A new threat has emerged for user of AOL Instant Messenger – a virus that ‘talks’ to the victim. The new talking virus tries to convince the target user that it is not malicious and encourages them to visit a site that, of course, contains the malicious code.

The worm, known as IM.Myspace04.AIM broadcasts to other users from an infected machine. It does not intend to hold intelligent conversations over the AIM service but merely puts up random responses to messages. These include posts such as `lol no its not its a virus’ and ‘lol thats cool’ and in many ways acts just like a typical AIM user. However, it will also point to a .pif file on the domain.

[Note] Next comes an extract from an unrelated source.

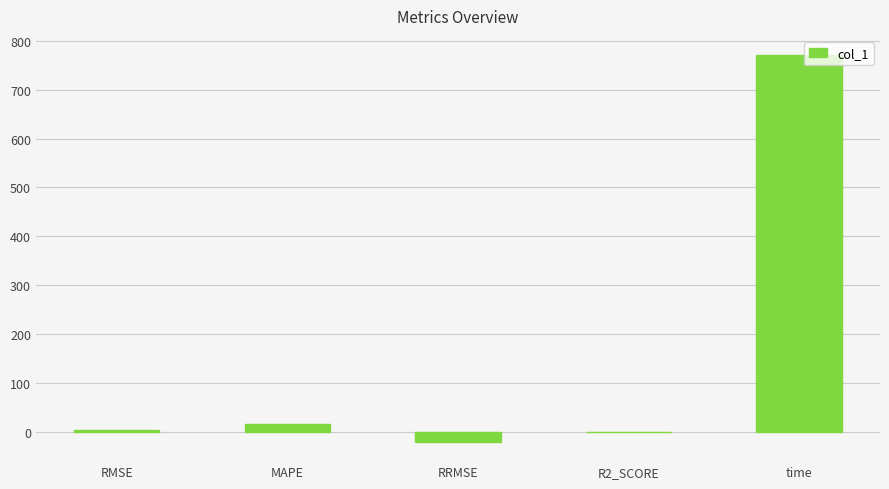

What is the maximum value shown in the chart?

770.5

The carrier file known as ‘clarissa17.pif,’ will then install a backdoor, as well as changing system files. More insidiously, it will also attempt to disable any anti-virus software that is running on the machine. After performing the changes to the system, it will then attempt to replicate itself to contacts on the victim’s buddy list.

The company which has issued the alert, IMLogic, also warns that the worm cloaks the messages it sends from the user’s IM client who may therefore have no clue that their machine is infected.

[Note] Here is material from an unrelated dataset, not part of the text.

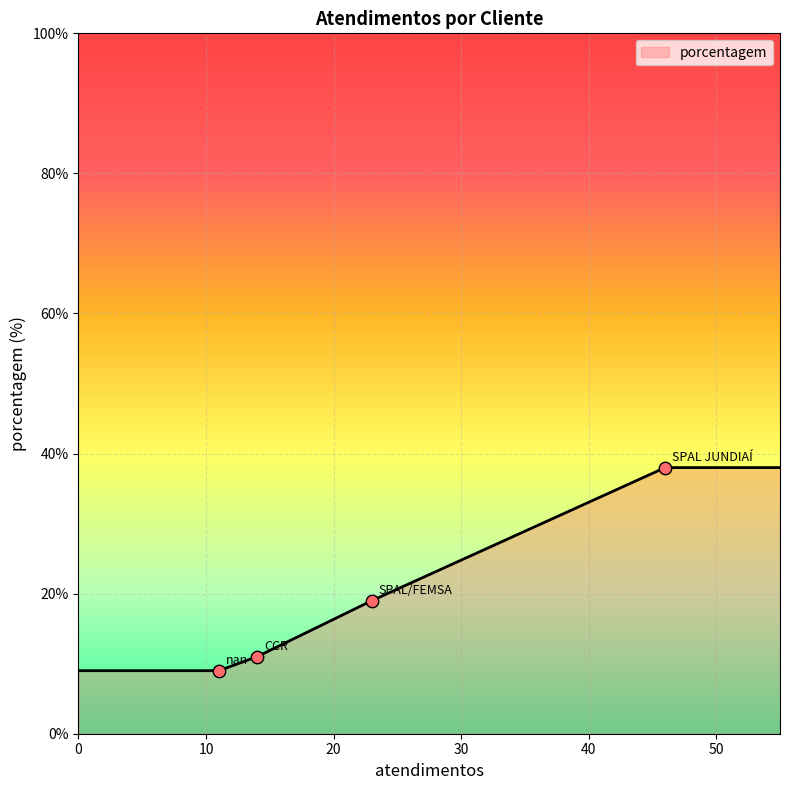

True or false: there are more than 2 points higher than both neighbors.

False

Currently, the worm is not particularly widespread although any novel malware is likely to attract copycat attackers. As ever the advice is to keep anti-virus protection fully up to date and do not visit suspect pages or open files. Users should be on their guard against spontaneous chats from people on their buddy list who are suddenly speaking in a peculiar manner. AIM users should be particularly wary of messages leading to pages containing .pif files, even if they are holding you in a fascinating IM conversation.